Additional answer: Active-DVI can display only PK based fonts whose sources are provided in .mf files. Adobe fonts having no .mf source files, hence METAFONT cannot create the corresponding .pk files for Active-DVI.
The workaround is to use an equivalent of the problematic font in the Computer-Modern font set, that has been designed by Donald Knuth to be the default fonts for TeX.
How to solve the margin problems of Active-DVI (margins are wrong with advi while xdvi works perfect) ?
Answer: xdvi and advi do not use the same margins. Advi uses the specification that TeX emits into the DVI file (bounding box) and does not add extra space for margins. Unfortunately, many LaTeX styles and packages do not give a relevant value to the bounding box.

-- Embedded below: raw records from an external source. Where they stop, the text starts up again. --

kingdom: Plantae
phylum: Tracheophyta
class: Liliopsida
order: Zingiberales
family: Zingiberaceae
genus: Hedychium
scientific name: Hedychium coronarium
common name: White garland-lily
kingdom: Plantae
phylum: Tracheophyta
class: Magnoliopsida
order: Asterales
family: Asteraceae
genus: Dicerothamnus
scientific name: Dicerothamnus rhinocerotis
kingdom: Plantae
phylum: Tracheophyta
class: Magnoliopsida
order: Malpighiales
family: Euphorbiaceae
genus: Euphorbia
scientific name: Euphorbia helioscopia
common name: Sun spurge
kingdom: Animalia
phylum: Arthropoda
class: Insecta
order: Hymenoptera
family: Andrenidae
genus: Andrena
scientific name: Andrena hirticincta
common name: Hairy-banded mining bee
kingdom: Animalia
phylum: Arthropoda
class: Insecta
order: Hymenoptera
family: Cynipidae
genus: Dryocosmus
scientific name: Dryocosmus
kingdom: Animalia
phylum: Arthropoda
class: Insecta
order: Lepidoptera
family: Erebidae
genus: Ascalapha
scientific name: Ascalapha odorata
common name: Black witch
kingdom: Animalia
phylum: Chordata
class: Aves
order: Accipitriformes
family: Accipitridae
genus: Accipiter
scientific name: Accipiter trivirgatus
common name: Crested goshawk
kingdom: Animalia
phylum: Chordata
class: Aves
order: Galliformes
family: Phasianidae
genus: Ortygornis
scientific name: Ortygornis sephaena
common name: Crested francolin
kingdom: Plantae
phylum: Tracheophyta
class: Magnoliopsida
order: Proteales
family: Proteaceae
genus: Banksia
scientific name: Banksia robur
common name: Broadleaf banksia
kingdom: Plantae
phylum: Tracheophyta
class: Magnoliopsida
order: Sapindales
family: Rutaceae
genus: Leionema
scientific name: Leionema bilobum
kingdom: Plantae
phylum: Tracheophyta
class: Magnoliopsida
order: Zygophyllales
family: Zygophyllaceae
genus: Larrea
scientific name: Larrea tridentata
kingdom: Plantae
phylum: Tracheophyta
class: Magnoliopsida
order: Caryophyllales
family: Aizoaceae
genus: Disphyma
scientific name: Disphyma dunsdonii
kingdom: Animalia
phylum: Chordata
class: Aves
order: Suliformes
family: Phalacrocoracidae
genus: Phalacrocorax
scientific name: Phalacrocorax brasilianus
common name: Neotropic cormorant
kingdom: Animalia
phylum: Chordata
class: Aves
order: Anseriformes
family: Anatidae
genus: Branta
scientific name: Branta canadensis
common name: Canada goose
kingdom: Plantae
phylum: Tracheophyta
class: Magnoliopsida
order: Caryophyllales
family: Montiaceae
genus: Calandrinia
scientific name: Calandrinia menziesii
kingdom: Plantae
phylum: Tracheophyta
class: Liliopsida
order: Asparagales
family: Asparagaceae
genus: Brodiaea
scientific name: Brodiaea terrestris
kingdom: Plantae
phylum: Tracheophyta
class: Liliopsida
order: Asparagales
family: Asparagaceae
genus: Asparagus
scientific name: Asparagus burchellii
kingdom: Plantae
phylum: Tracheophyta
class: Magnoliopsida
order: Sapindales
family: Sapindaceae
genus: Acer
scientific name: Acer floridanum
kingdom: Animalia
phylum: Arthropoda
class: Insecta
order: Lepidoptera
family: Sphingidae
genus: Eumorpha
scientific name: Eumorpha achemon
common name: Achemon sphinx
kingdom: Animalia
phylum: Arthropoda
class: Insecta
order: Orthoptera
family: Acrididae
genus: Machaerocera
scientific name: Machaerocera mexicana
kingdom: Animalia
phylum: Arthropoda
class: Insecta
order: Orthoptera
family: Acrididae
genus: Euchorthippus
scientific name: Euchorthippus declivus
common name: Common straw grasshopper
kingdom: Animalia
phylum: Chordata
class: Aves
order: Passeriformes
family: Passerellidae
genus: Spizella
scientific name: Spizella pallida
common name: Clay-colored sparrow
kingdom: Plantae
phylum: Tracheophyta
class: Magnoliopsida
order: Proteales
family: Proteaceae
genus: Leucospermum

The workaround is to modify margins, either by moving the bounding-box around with the mouse (Control+button), or to use the relevant option on the command line when launching advi (the -vmargin and -hmargin options).
How to display the target of an HTML anchor in an already running browser ?
Answer: to render hyper links that are HTML pages, you must properly set up the -browser option of advi, or explicitly call the browser you want with the proper option in an adviembed command. You could use for instance:
netscape -remote 'openURL(http://www.acm.org)'
To insert such a command into an adviembed command, a little trickery is necessary, since ' characters are interpreted by LaTeX. To prevent this behavior, you can write for instance:
{\catcode `\' 12 \catcode `\: 12, \catcode `\' 12
  \adviembed {netscape -remote 'openURL(http://www.acm.org)'}
}
For mozilla, you must also use the option mozilla -remote. Similarly to the previous question, this option supposes that a mozilla browser is already up and running. If you want to have a command that works in any case, even if no mozilla is launched, you could use a shell script like:
#!/bin/bash

# Here you write the path corresponding to your mozilla binary command,
# for instance
#MOZILLA=/usr/local/mozilla/mozilla
MOZILLA=`which mozilla`

case $# in
 1) 
   if \$MOZILLA -remote "ping()" 2>/dev/null
   then 
     \$MOZILLA -remote "openURL($1,new-window)" || \
     \$MOZILLA "$@" 
   else
     \$MOZILLA "$@" 
   fi;;
 *)
   \$MOZILLA "$@";;
esac
(Instead of the new-window behavior specification, you can use new-tab or nothing, as you wish.)
How to avoid spurious messages from advi related to dvips ?
I got for instance
dvips: Unknown keyword (proc) in \special will be ignored
dvips: Unknown keyword (koyaa) in \special will be ignored
dvips: Unknown keyword (record) in \special will be ignored
dvips: Unknown keyword (start) in \special will be ignored
dvips: Couldn't find figure file advi:; continuing
dvips: Unknown keyword (embed) in \special will be ignored
dvips: Unknown keyword (name) in \special will be ignored
dvips: Unknown keyword ("xmms") in \special will be ignored
Answer: As written in the messages, those errors are not reported by advi by issued by dvips that cannot understand the \special instructions that the advi.sty LaTeX style inserts into the DVI file. This behavior is normal and properly specified by the DVI format: interpreters of DVI files are required to ignore the \special instructions they do not understand. However, nothing prevents interpreters from emitting a warning when facing an unknown instruction.